- **ASSIGNMENT**: Using the data below, return word for word every line from the one holding "exposure_s: 1/30" down to the one holding "focal_mm: 5.4". Leave pictures out.

- **INPUT**:
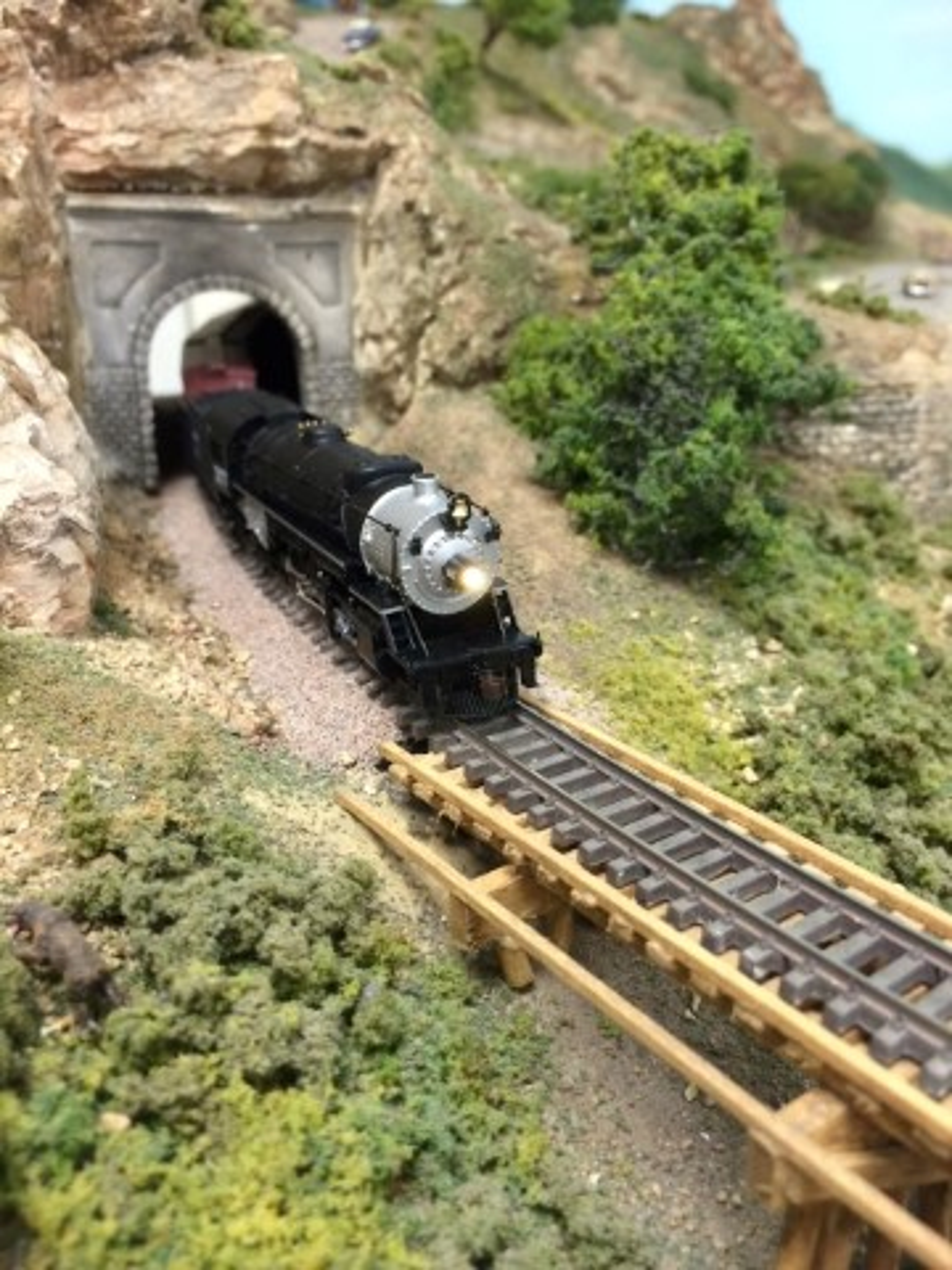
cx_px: 476
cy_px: 635
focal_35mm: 30
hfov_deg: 46.8
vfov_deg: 60.0
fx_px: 1100
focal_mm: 4.12
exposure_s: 1/30
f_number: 2.2
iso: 125
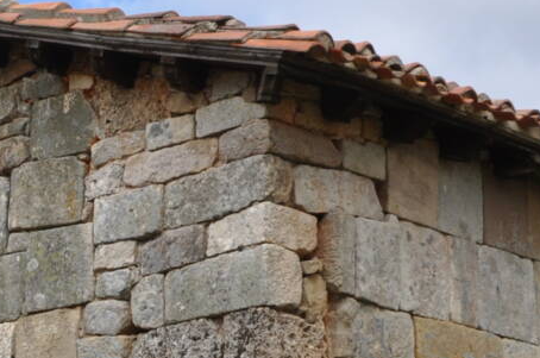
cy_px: 525
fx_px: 1902
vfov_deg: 10.4
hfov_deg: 15.4
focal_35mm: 127
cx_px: -152
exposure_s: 1/100
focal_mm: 20
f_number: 14
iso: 200
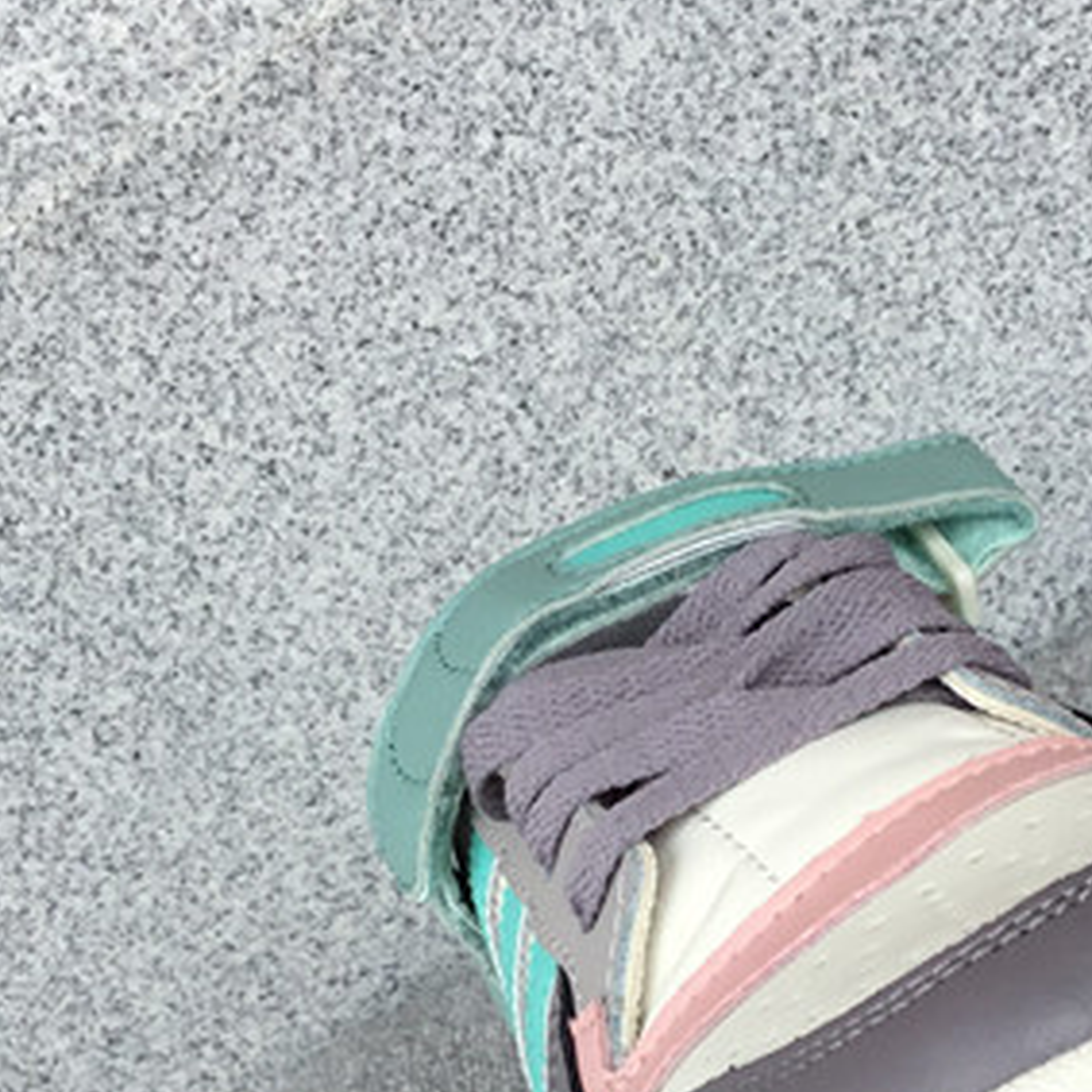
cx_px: 745
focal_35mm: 87
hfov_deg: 19.9
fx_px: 3105
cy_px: 878
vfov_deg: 19.7
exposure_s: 1/494
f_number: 2.4
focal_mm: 3.3
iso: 25
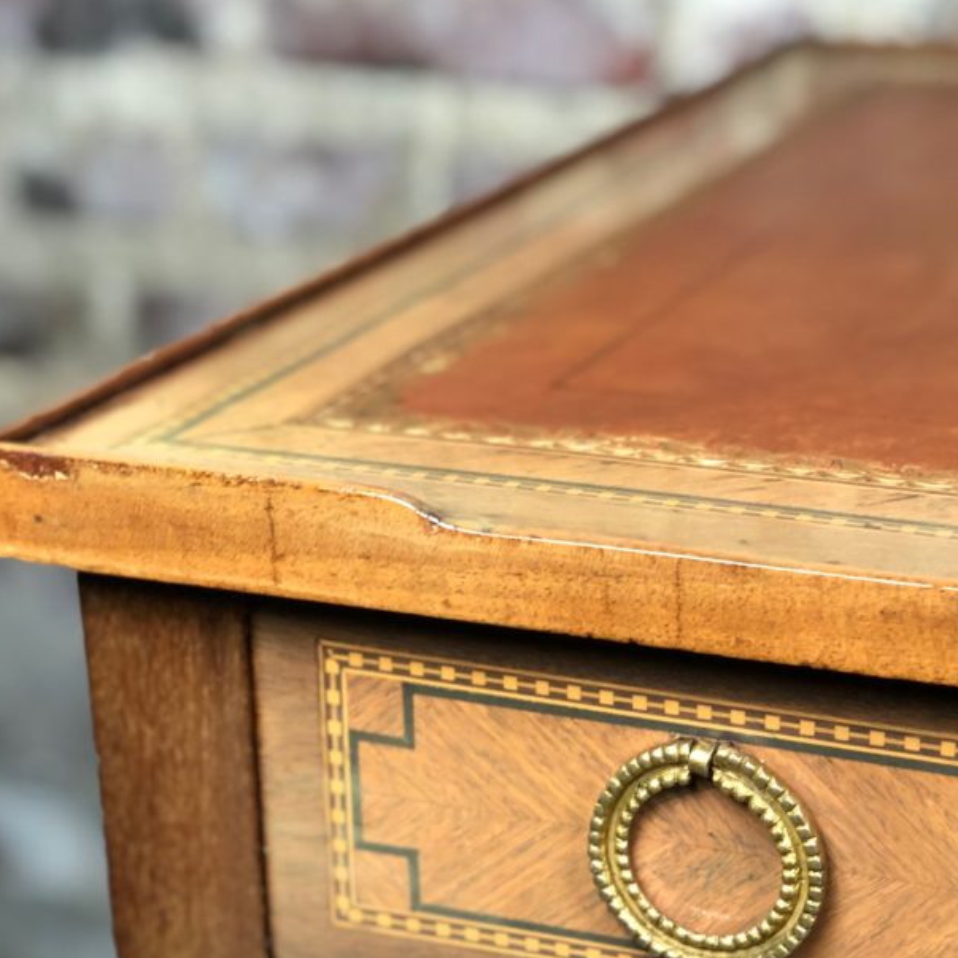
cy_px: 688
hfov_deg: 22.2
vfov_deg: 22.0
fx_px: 2442
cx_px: 566
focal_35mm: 78
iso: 125
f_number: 2.4
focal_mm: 6
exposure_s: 1/33
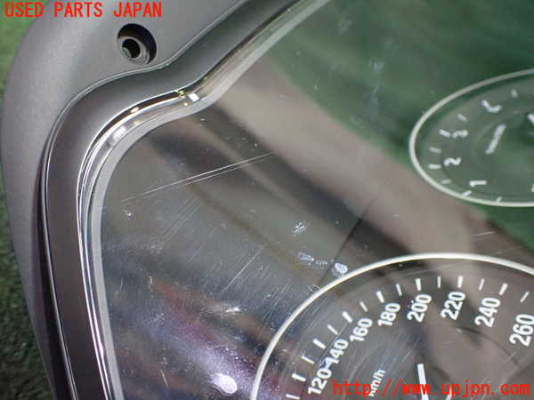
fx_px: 463
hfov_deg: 60.0
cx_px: 267
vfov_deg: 46.8
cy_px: 200
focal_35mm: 30
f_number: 2.3
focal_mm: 5.4
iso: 800
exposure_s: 1/60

- **RESPONSE AREA**:
exposure_s: 1/30
f_number: 2.2
iso: 125
cy_px: 525
fx_px: 1902
vfov_deg: 10.4
hfov_deg: 15.4
focal_35mm: 127
cx_px: -152
exposure_s: 1/100
focal_mm: 20
f_number: 14
iso: 200
cx_px: 745
focal_35mm: 87
hfov_deg: 19.9
fx_px: 3105
cy_px: 878
vfov_deg: 19.7
exposure_s: 1/494
f_number: 2.4
focal_mm: 3.3
iso: 25
cy_px: 688
hfov_deg: 22.2
vfov_deg: 22.0
fx_px: 2442
cx_px: 566
focal_35mm: 78
iso: 125
f_number: 2.4
focal_mm: 6
exposure_s: 1/33
fx_px: 463
hfov_deg: 60.0
cx_px: 267
vfov_deg: 46.8
cy_px: 200
focal_35mm: 30
f_number: 2.3
focal_mm: 5.4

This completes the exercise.